> What to produce
Copy everything from the line containing "state / province: Loreto" down to the last line of the entries below, both ends included. Keep every line unchanged.
⁂
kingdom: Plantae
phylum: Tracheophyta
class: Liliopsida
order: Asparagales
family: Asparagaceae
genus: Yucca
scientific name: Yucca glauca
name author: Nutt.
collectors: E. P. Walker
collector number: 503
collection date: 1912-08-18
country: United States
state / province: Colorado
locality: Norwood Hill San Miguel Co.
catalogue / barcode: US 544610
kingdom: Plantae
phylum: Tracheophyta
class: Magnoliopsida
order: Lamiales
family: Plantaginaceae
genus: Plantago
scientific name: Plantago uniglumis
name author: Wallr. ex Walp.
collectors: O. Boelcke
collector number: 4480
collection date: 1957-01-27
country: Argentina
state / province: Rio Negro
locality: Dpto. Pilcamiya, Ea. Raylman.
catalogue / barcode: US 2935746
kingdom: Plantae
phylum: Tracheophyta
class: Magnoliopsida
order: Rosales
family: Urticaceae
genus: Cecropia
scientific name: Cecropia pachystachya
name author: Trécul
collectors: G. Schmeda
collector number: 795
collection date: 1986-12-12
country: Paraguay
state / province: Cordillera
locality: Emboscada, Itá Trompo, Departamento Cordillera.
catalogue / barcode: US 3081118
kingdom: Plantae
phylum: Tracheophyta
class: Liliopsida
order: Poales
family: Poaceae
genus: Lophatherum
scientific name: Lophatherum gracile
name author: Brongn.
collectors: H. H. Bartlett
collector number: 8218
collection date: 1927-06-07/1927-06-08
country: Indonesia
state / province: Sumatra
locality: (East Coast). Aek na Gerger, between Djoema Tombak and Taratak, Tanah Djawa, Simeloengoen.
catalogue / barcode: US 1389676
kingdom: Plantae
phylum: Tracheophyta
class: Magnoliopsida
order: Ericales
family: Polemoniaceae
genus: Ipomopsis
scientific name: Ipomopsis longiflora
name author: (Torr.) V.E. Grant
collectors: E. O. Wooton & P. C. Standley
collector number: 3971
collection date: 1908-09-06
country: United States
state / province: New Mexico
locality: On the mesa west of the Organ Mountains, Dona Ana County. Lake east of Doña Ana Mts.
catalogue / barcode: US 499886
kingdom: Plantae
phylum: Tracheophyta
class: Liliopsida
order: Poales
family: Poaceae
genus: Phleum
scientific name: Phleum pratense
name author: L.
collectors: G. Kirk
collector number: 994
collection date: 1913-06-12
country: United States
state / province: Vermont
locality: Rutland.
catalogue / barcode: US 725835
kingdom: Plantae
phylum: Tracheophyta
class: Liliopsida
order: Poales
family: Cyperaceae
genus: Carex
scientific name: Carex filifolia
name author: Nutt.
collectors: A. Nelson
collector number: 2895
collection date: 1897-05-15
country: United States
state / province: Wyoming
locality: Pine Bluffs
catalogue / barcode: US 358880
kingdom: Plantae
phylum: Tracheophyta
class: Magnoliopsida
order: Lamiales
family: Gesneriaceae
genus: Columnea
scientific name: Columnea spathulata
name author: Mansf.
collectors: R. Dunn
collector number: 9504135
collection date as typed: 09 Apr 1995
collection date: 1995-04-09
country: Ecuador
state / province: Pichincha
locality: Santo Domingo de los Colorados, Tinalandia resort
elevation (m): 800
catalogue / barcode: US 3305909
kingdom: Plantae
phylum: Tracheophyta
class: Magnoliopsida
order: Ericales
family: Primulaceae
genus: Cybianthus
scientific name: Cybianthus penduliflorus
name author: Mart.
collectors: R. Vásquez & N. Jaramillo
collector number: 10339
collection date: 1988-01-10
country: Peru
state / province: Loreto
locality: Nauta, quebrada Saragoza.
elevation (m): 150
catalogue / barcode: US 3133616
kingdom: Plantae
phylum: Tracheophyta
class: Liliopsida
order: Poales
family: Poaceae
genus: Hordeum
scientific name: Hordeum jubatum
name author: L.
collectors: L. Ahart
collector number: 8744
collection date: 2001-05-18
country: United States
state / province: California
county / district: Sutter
⁂
> Written solution
state / province: Loreto
locality: Nauta, quebrada Saragoza.
elevation (m): 150
catalogue / barcode: US 3133616
kingdom: Plantae
phylum: Tracheophyta
class: Liliopsida
order: Poales
family: Poaceae
genus: Hordeum
scientific name: Hordeum jubatum
name author: L.
collectors: L. Ahart
collector number: 8744
collection date: 2001-05-18
country: United States
state / province: California
county / district: Sutter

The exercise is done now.